Issue stock to the shareholders in return for their capital contributions. Shareholders can contribute cash, property, services, or all three. Although not legally required in most states, small corporations usually issue paper stock certificates. Enter each shareholder's name and contact information in the corporation's stock transfer ledger. California corporations need not establish a par value for their stock--a set amount below which the stock cannot be sold. The board sets the value and number of the initial shares.
A share of stock in your corporation is classified as a security under state and federal securities laws that regulate the offer and sale of corporate stock. However, federal law exempts "private offerings:" a non-advertised sale to a limited number of people (generally 35 or fewer). Thus, if you're issuing shares to 35 or fewer people, you don't have to worry about federal securities laws.
California has its own version of this federal exemption. To claim a limited offering exemption under state law in California, you must file a Section 25102(f) Notice Filing - Limited Offering Exemption Notice (LOEN) with the California Department of Business Oversight. You can file the notice online. There is a filing fee of $25 to $300. You should file the notice within 15 days after your corporation issues stock. For more information, see the FAQ at the Department of Business Oversight.
Every California corporation and foreign corporation registered in California must file a Statement of Information with the Secretary of State:
All California corporations and foreign corporations doing business in California must pay California taxes to the California Franchise Tax Board (FTB).
Annual minimum tax: An $800 annual minimum tax must be paid during the first quarter of each accounting period whether the corporation is active, operates at a loss, or does not do business. For new corporations that qualify or incorporate with the Secretary of State, the tax is measured based on their income for the first year and subject to estimate requirements. For all subsequent years, the minimum tax is $800.
Additional taxes: Corporations with income over certain levels must pay an additional fee based on their total annual income.
Filing procedures: Regular corporations must file California Form 100, Corporation Franchise or Income Tax Return, by the 15th day of the third month after the close of their taxable year. Corporations that have elected to be taxed as S corporations file Form 100S, California S Corporation Franchise or Income Tax Return. For details and forms, see the California Franchise Tax Board website.

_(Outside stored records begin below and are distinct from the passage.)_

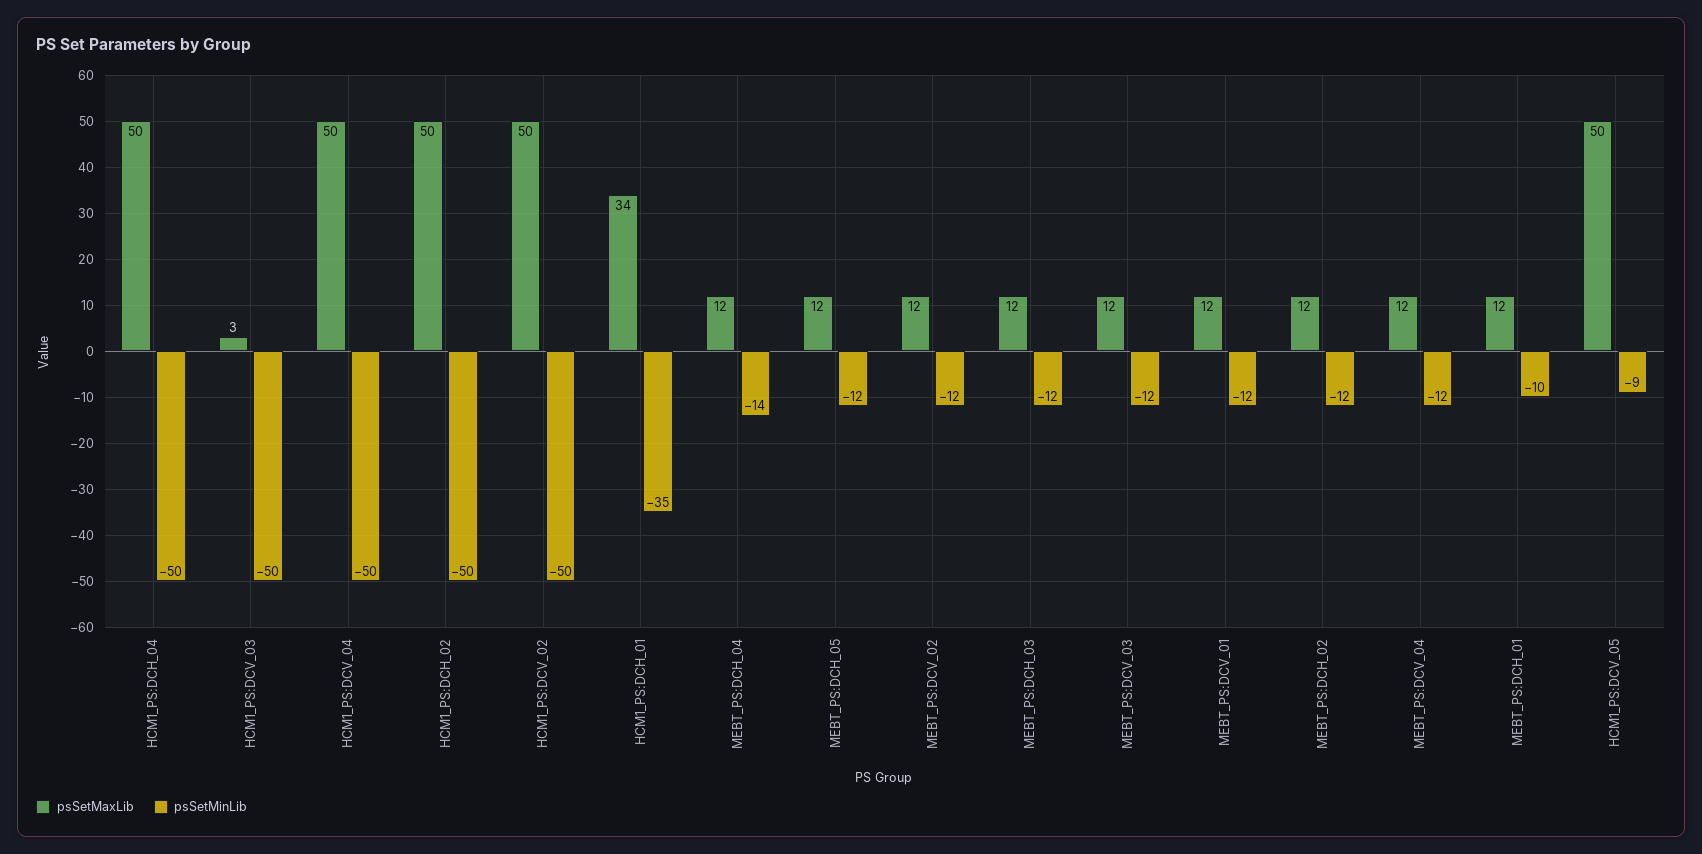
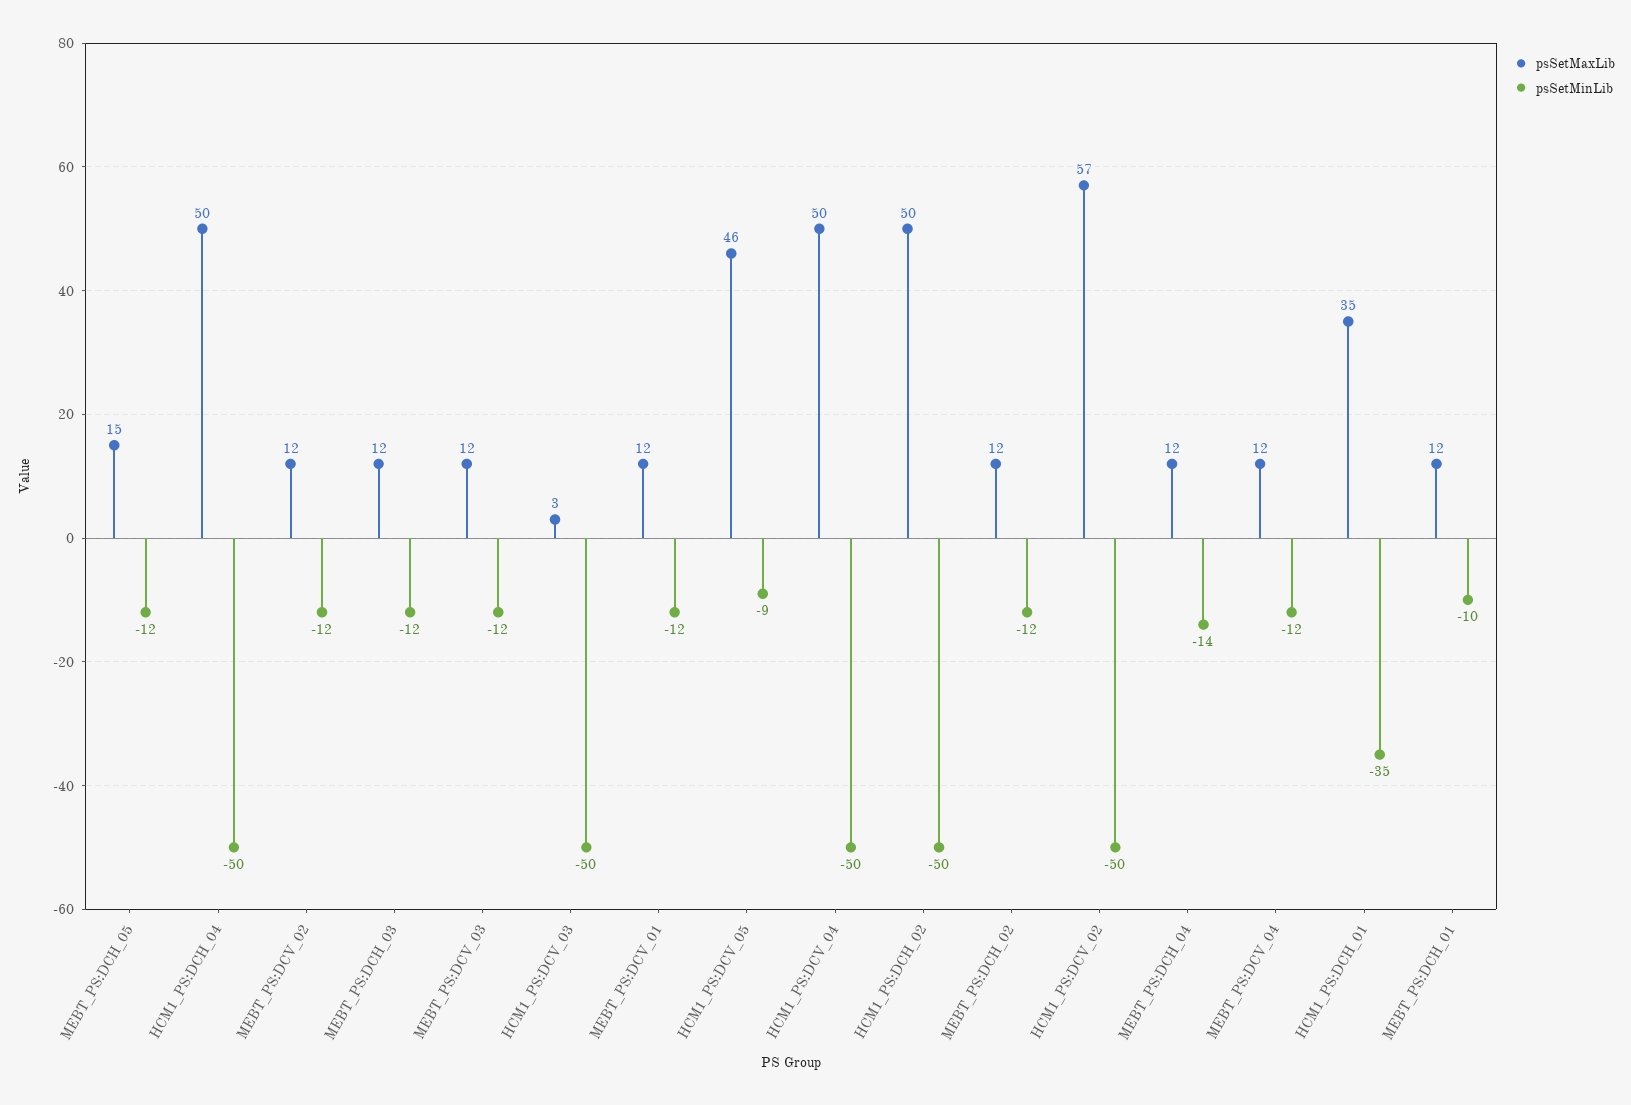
psSetMaxLib, HCM1_PS:DCV_02: 50 -> 57
psSetMaxLib, HCM1_PS:DCH_01: 34 -> 35
psSetMaxLib, MEBT_PS:DCH_05: 12 -> 15
psSetMaxLib, HCM1_PS:DCV_05: 50 -> 46

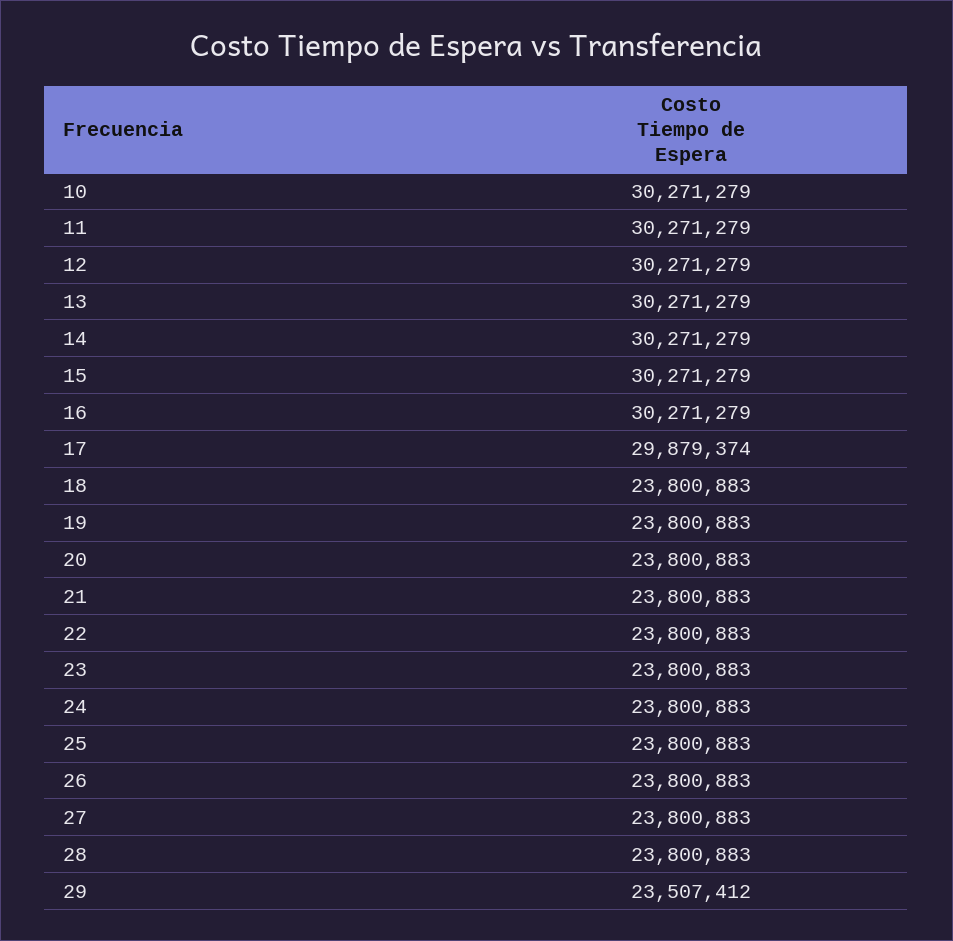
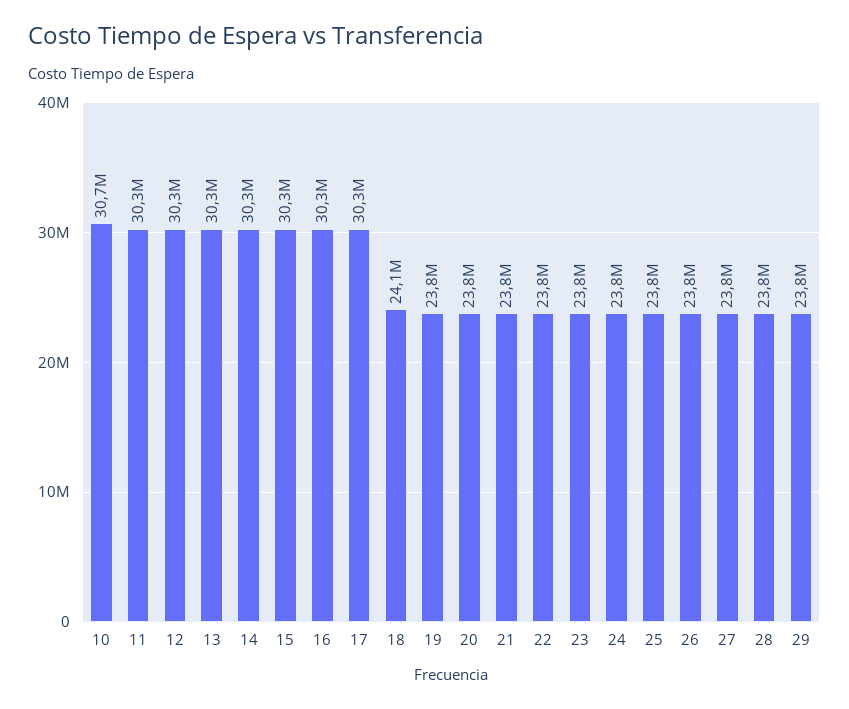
10: 30271279 -> 30700000
17: 29879374 -> 30300000
18: 23800883 -> 24100000
29: 23507412 -> 23800000

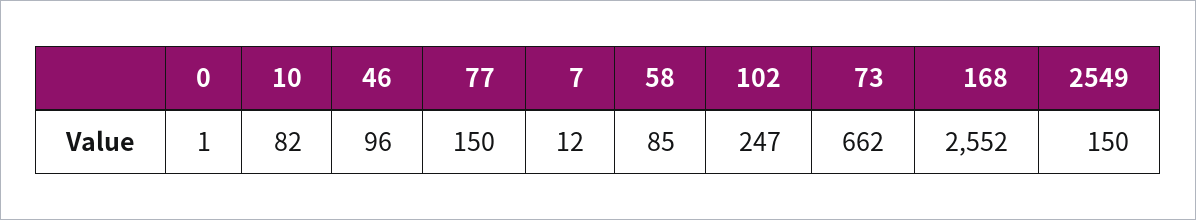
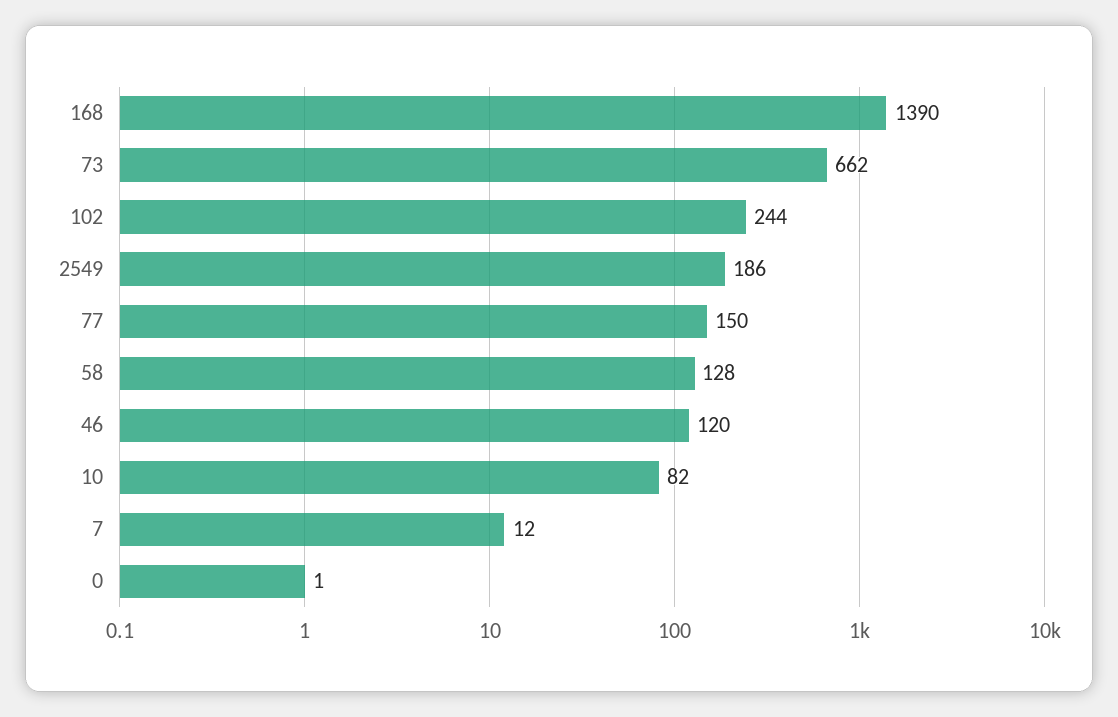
46: 96 -> 120
58: 85 -> 128
102: 247 -> 244
168: 2552 -> 1390
2549: 150 -> 186

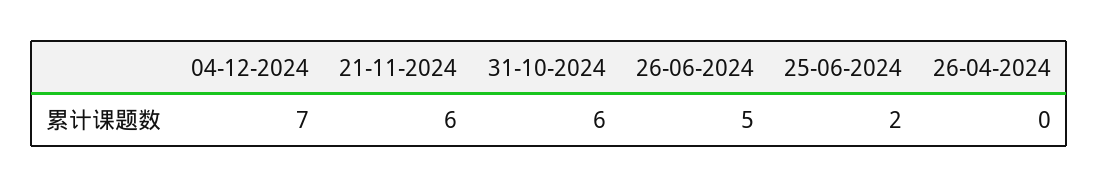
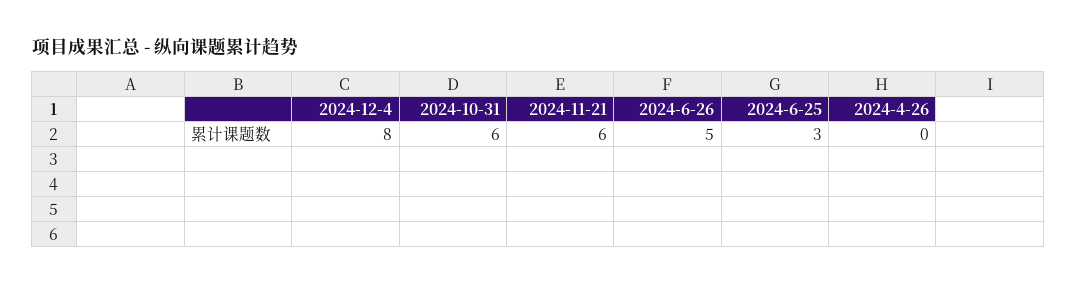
04-12-2024: 7 -> 8
25-06-2024: 2 -> 3

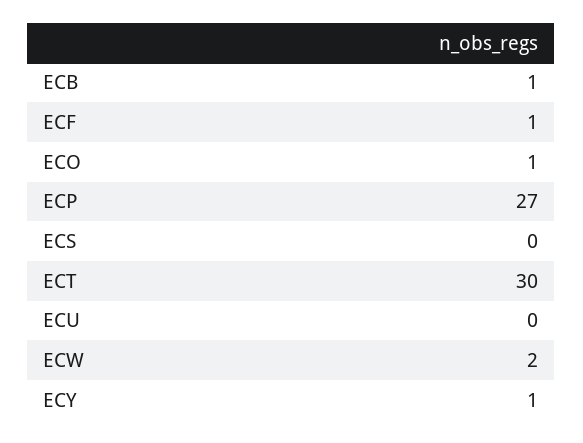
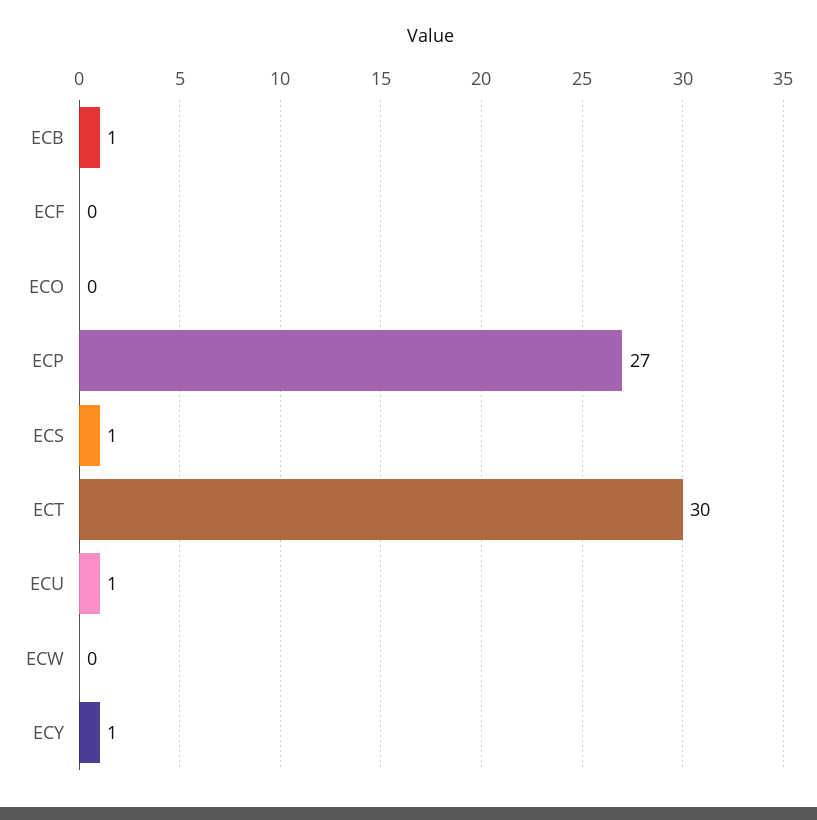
ECF: 1 -> 0
ECO: 1 -> 0
ECS: 0 -> 1
ECU: 0 -> 1
ECW: 2 -> 0

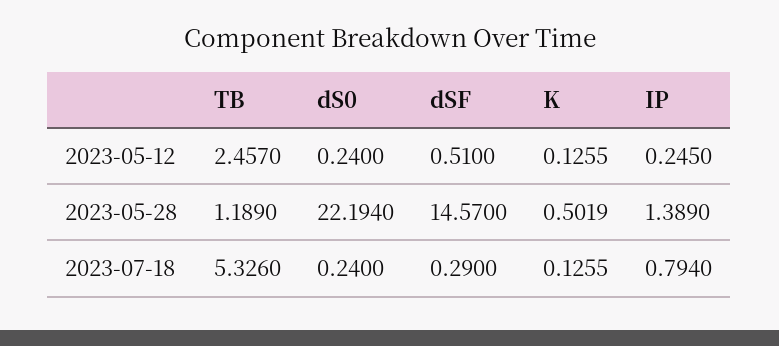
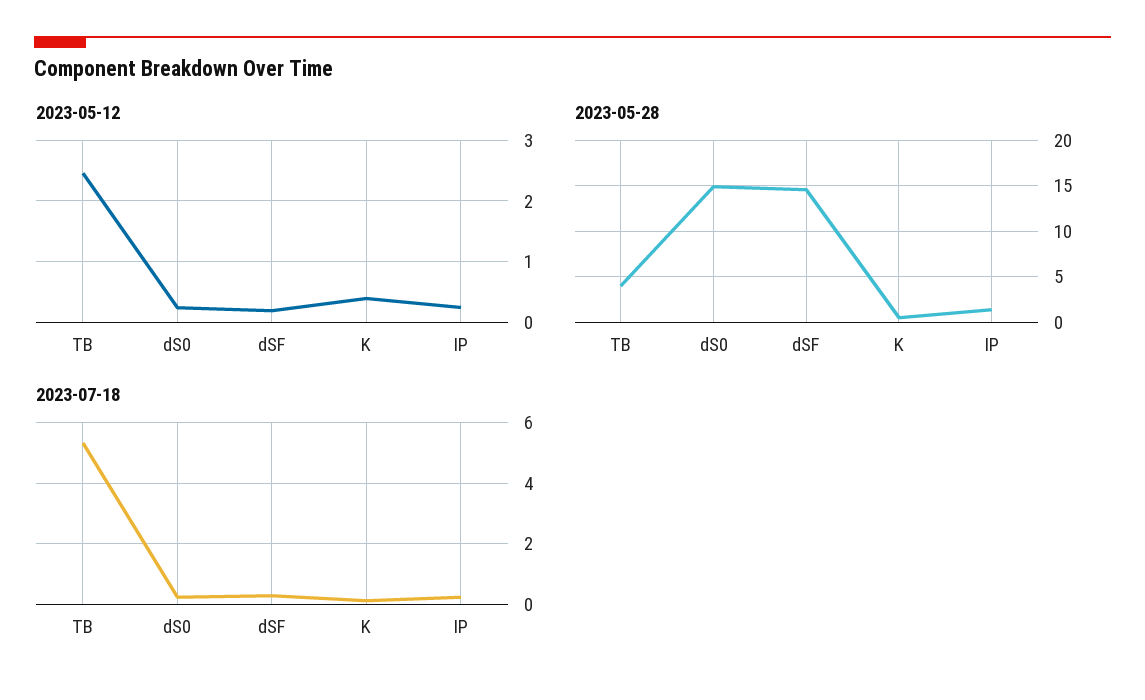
2023-05-12, dSF: 0.51 -> 0.2
2023-05-12, K: 0.1255 -> 0.4
2023-05-28, TB: 1.189 -> 4
2023-05-28, dS0: 22.194 -> 15
2023-07-18, IP: 0.794 -> 0.2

California Employment Development Department: A California corporation becomes subject to the state's payroll tax requirements if it pays wages of over $100 in any calendar quarter. This rule applies even if a corporation operates without any employees except for the corporate president. The California Employment Development Department issues employer account numbers (sometimes called state employer identification numbers or SEINs) and administers California's payroll taxes, including Unemployment Insurance, Employment Training Tax, State Disability Insurance, and California Personal Income Tax withholding. For details, see the EDD website.